You can loudly call bullshit on things that not everyone can. The last time I did was when the thing happened to his assistant. As far as the politics, I’m not up on what he’s doing.
I couldn’t tell if he really wanted to run for senator or was just fucking around.
He and I are talking a few days before the December 15 release of his new LP, , an album that saw its run-up dominated by chatter about how much anti-Trump content it would include.
And while it’s commonplace for musicians to criticize the president, it’s less common for artists of Eminem’s stature (i.e. “I’m not worried about whether people like what I say politically,” he says. As long as I have people’s ears, I have to say what I think is right.” I was only able to listen the new album once before talking to you, and I gotta say, hearing tracks like “Untouchable” and “Like Home,” where you’re rapping about systemic racism and politics–I know where you’re going. You want to know how I can rap about that stuff and also rap about fucking ridiculous shit.
I’m just calling bullshit bullshit: I actually don’t know if I can see why people who relate to me feel like they can relate to him.
This is a guy who was born rich, who says he got a small loan from his father of a million dollars.
” So yeah, I don’t know how much replay value that album has. I was in a room by myself writing songs in 25, 30 minutes because we had to get it done, and what came out was so goofy. What’s bugged out to me is that — I don’t know if everybody understands this — if everybody could do what I did, they’d just do it wouldn’t they?
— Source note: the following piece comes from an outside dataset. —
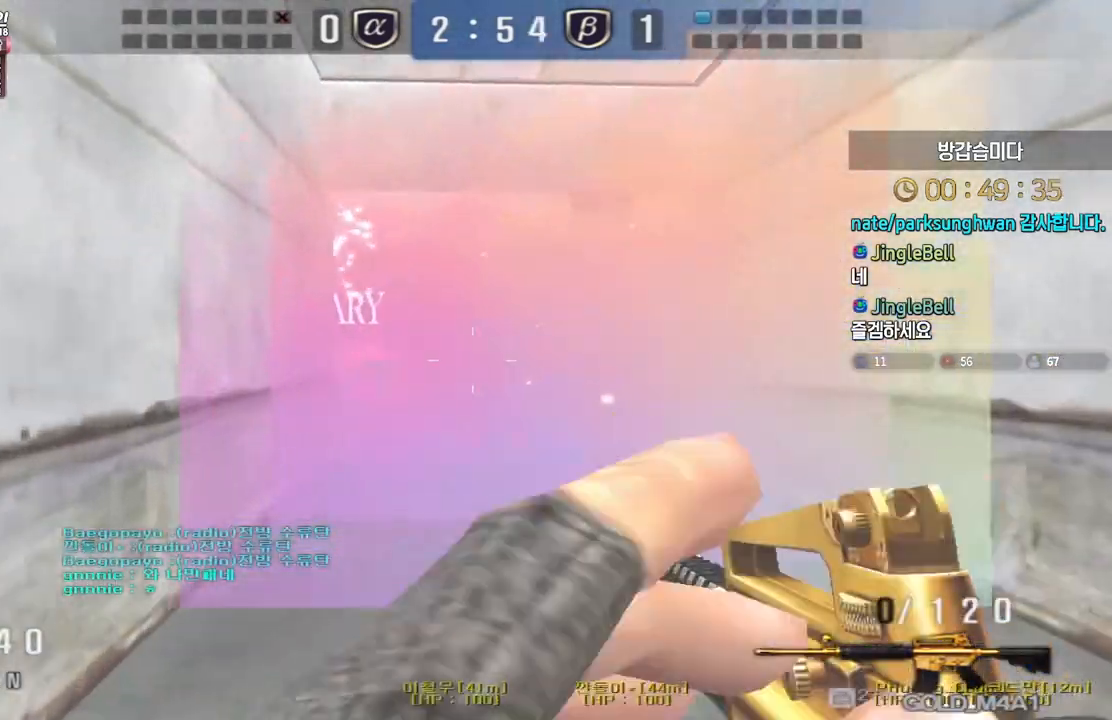
{"keys": ["w"], "events": [[100, "shift", "down"], [117, "d", "up"], [133, "w", "up"], [167, "shift", "up"], [200, "d", "down"], [200, "w", "down"], [400, "shift", "down"], [417, "d", "up"], [433, "w", "up"], [483, "shift", "up"], [500, "w", "down"]]}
The beard spawned from looking at myself in a picture that was taken when I was 23 and I had this little patchy goatee.
And as far as the attitude I have about those different subjects, I feel like I did when first I started out. Those are the things I’m thinking about with some lyrics, almost before the actual meaning.
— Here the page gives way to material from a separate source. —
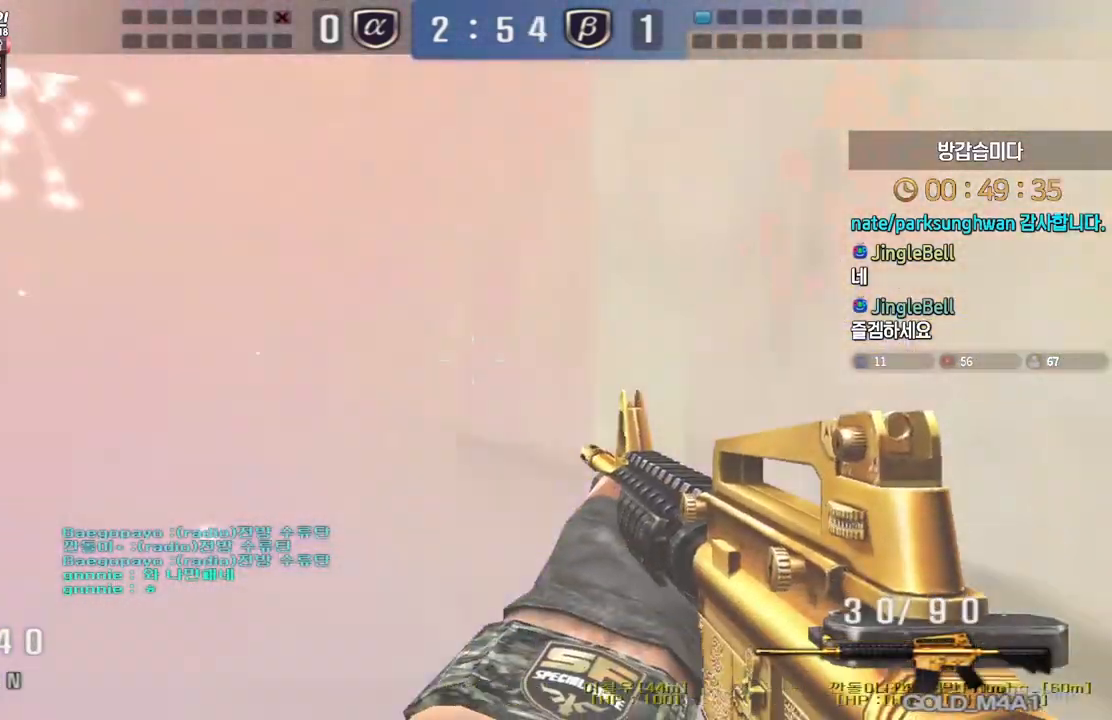
{"keys": ["a", "w"], "events": [[17, "a", "down"], [233, "ctrl", "down"], [250, "a", "up"], [267, "w", "up"], [317, "ctrl", "up"], [333, "w", "down"], [383, "a", "down"]]}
There’s a song on the new album, “Nowhere Fast,” and I say, “I must have got you / In somewhat of a debacle / Because some stuff that’s awful / Really don’t mean nothing.
Sometimes I’m trying to appease people who think, on songs anymore — we’re good now, and she’s the mother of my daughter.
The truth is that going from one subject to a completely different one is a balancing act and I’m trying to give something to everyone. That’s not to say I haven’t matured — I’ve grown and sometimes I want to reflect that — but when I’m writing, a line will pop in my head that’s so fucking ridiculous that it’s funny, and depending on the punch lines I need and the rhyme schemes in the song maybe I’ll use it.